I sucked in my breath sharply, accidentally inhaling some of the smoke.
"We cut so we can feel," she informed me, holding the sharp blade out to me. I took it slowly, hesitantly, with a trembling hand. They were all watching me. I closed my fingers around the cold metal, tightly enough that I could feel its edges dig into my skin. The girl held out her arm to me and I could see thin lines climbing like a ladder, from her wrist to her elbow.
"Does it work?" I breathed, examining the cuts on her arms. They were...beautiful, in a way.
"It works," she said with a tight smile.
I wanted to believe her.
Not another piece of me.
Later that night, I stood examining myself in the mirror. My face was ghostly pale, my hair limp. Black smudges underscored my eyes. All the effort Sabrina had put into making me look good, making me look alive, had faded as the night had worn on.
I didn't look alive anymore. I didn't feel alive, either. I examined the blade I still had clutched in my hand, where I had held onto it like it was a lifeline, an escape, ever since it had been handed to me a couple of hours before. The fluorescent bathroom lights flickered off of the silver surface entrancingly, tantalizingly.
We cut so we can feel. At one point in my life, not too long before, I would have done anything to prevent myself from feeling; now it was all I wanted. I missed home, I missed my old life, I missed having the strength to even contemplate breaking my habits; I missed unforced laughter, I missed talking to people, I missed being able to cry.
Even now, when I was on the cusp of making a decision that I knew would ruin my life even more than it already was, I couldn't bring tears to my eyes. I couldn't bring myself to feel anything other than a vague curiosity.
Surely even real, physical pain was better than feeling nothing at all?
With a shaking hand, I pressed the cool edge of the blade against my skin. I left it there for a moment, staring at the small indentation it made. And then, quickly, before I could think about it, I pressed down.
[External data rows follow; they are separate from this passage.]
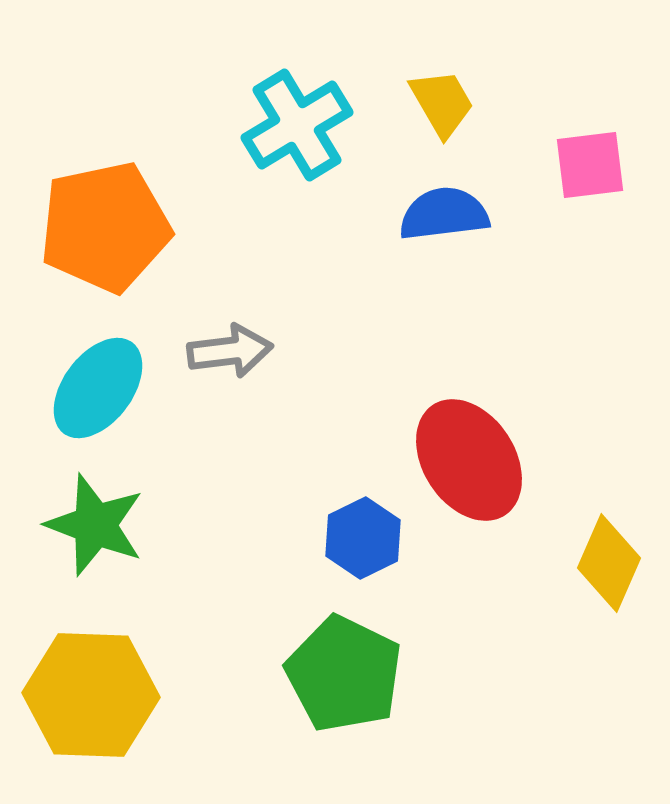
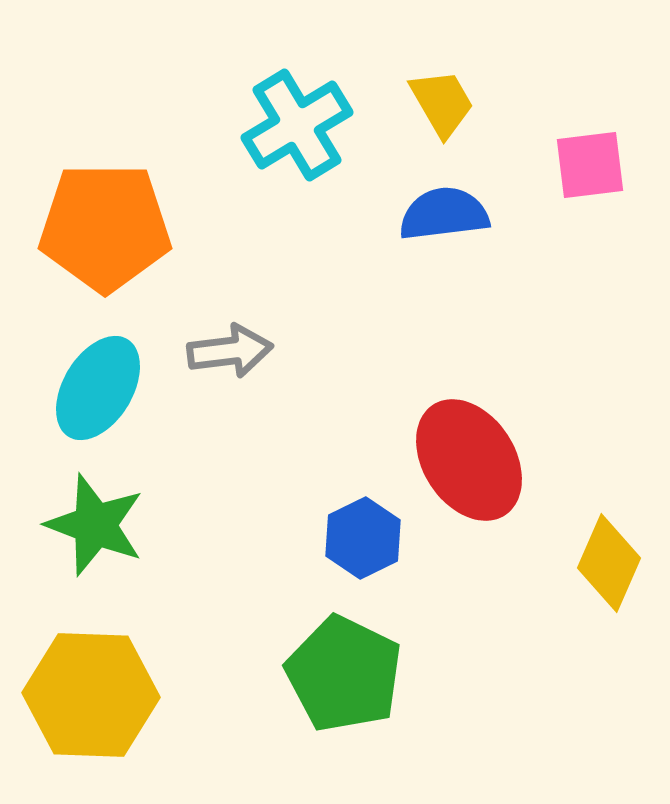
orange pentagon: rotated 12 degrees clockwise
cyan ellipse: rotated 6 degrees counterclockwise
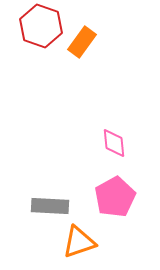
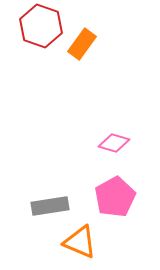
orange rectangle: moved 2 px down
pink diamond: rotated 68 degrees counterclockwise
gray rectangle: rotated 12 degrees counterclockwise
orange triangle: moved 1 px right; rotated 42 degrees clockwise
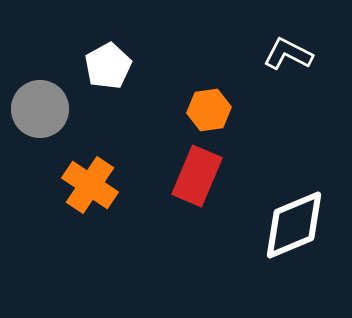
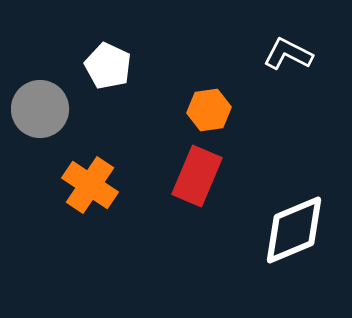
white pentagon: rotated 18 degrees counterclockwise
white diamond: moved 5 px down
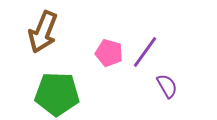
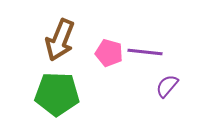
brown arrow: moved 17 px right, 8 px down
purple line: rotated 60 degrees clockwise
purple semicircle: rotated 110 degrees counterclockwise
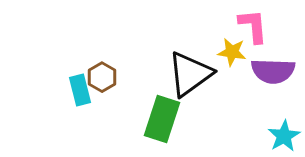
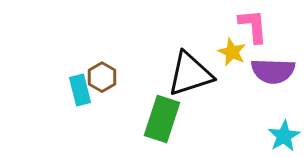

Vibrant red droplets welled up where the blade had sliced my skin. I touched the blood with my finger, watching as the bright colour spread. It seemed almost unbelievable that such a colour could live inside of me, could be racing through my unfeeling veins.
For the first time, I could see the draw of cutting; in the times when I felt most unfeeling and dead, it would prove to me that I was still alive.
I cut myself so I could feel something I know is not a lie.